Bakshree Mishra, Ying Jing, Sriram Devata, Luca Carloni's group at Columbia University

Computer systems designed for resource-constrained domains such as Extended Reality (XR) are becoming increasingly heterogeneous with multiple hardware accelerators specialized for various tasks. A traditional approach achieving performance for such domains is to design coarse-grained specialized accelerators that fuse the multiple computations into one monolithic instance. However, such an approach suffers from disadvantages of low flexibility for reuse or extensibility – which are critical for a diverse and fast-moving domain such as XR. In our work, we demonstrate an alternative approach that software-composes fine-grained accelerators through shared memory to address the disadvantages of the monolithic approach. However, fine grained accelerators are not susceptible to control and data acceleration taxes. We propose an SoC architecture, Mozart, that tames acceleration taxes to promote composable acceleration as a performant alternative. We will also introduce ongoing work on accelerator virtualization that leverages a shared memory interface to provide a device-agnostic and transparent interface for supporting heterogeneous parallelism. Our work has great implications for generalized compilers and runtimes for heterogeneous systems, such as those found in XR SoCs.
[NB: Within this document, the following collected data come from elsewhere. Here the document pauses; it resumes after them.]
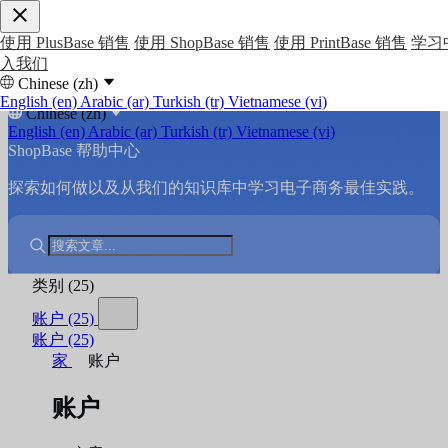
使用 PlusBase 销售
使用 ShopBase 销售
使用 PrintBase 销售
学习
入我们
Chinese (zh)
English (en)
Arabic (ar)
Turkish (tr)
Vietnamese (vi)
Chinese (zh)
English (en)
Arabic (ar)
Turkish (tr)
Vietnamese (vi)
ShopBase 帮助中心
探索如何做以及从我们的知识库中学习电子商务最佳实践。
类别
(25)
账户
(25)
账户
(25)
家
账户
账户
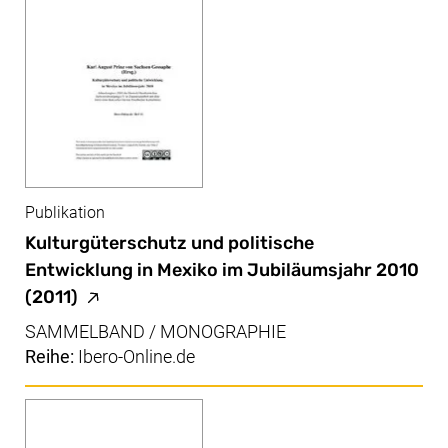
Publikation
Kulturgüterschutz und politische
Entwicklung in Mexiko im Jubiläumsjahr 2010
(externer Link, öffnet neues Fenster, Seite i
(2011)
SAMMELBAND / MONOGRAPHIE
Reihe:
Ibero-Online.de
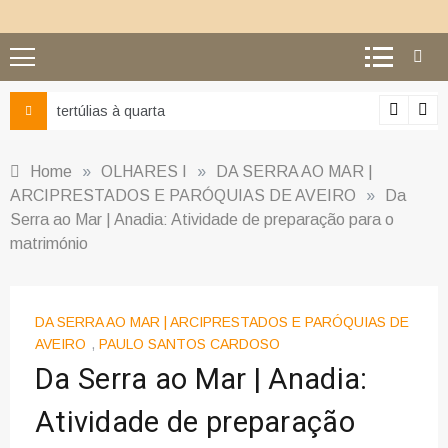
 à quarta
Ciência e religião
Home
»
OLHARES I
»
DA SERRA AO MAR |
ARCIPRESTADOS E PARÓQUIAS DE AVEIRO
»
Da
Serra ao Mar | Anadia: Atividade de preparação para o
matrimónio
DA SERRA AO MAR | ARCIPRESTADOS E PARÓQUIAS DE
AVEIRO
,
PAULO SANTOS CARDOSO
Da Serra ao Mar | Anadia:
Atividade de preparação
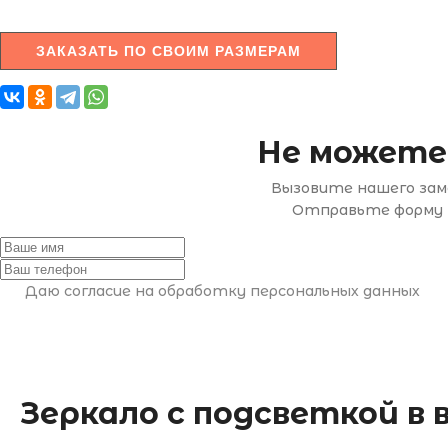
ЗАКАЗАТЬ ПО СВОИМ РАЗМЕРАМ
Не можете
Вызовите нашего заме
Отправьте форму н
Даю согласие на обработку персональных данных
Зеркало с подсветкой в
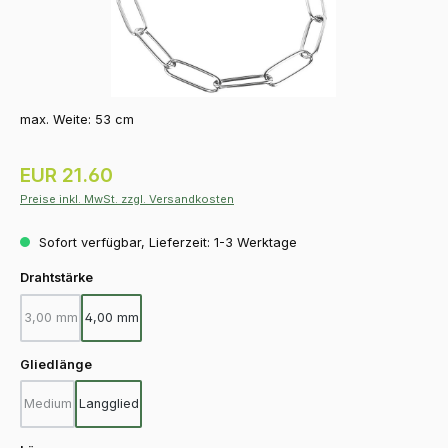
max. Weite: 53 cm
Regulärer Preis:
EUR 21.60
Preise inkl. MwSt. zzgl. Versandkosten
Sofort verfügbar, Lieferzeit: 1-3 Werktage
auswählen
Drahtstärke
3,00 mm
4,00 mm
(Diese Option ist zurzeit nicht verfügbar.)
auswählen
Gliedlänge
Medium
Langglied
(Diese Option ist zurzeit nicht verfügbar.)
Q. Jiang, Y. Pang R. Singh, M.K.Vaddiraju, S. Adve

Extended reality (XR) can revolutionize a wide range of industries and human activities. To fully realize this potential, XR devices need to be mobile, lightweight, comfortable, and capable of providing immersive experiences throughout the day. However, there is a fundamental tradeoff between low power, or long battery life, and rich experience which demands heavy computations. This motivates distributed XR, where heavy computations are offloaded to remote servers, allowing low power devices to provide rich, immersive experiences. In this poster, we showcase recent advances in distributed XR features within ILLIXR, including offloading head tracking, offloading rendering, and the introduction of a modular network interface in the runtime. We will also highlight ongoing work on distributed real-time scene provisioning, distributed semantic mapping and querying, and dynamic computation orchestration within the runtime.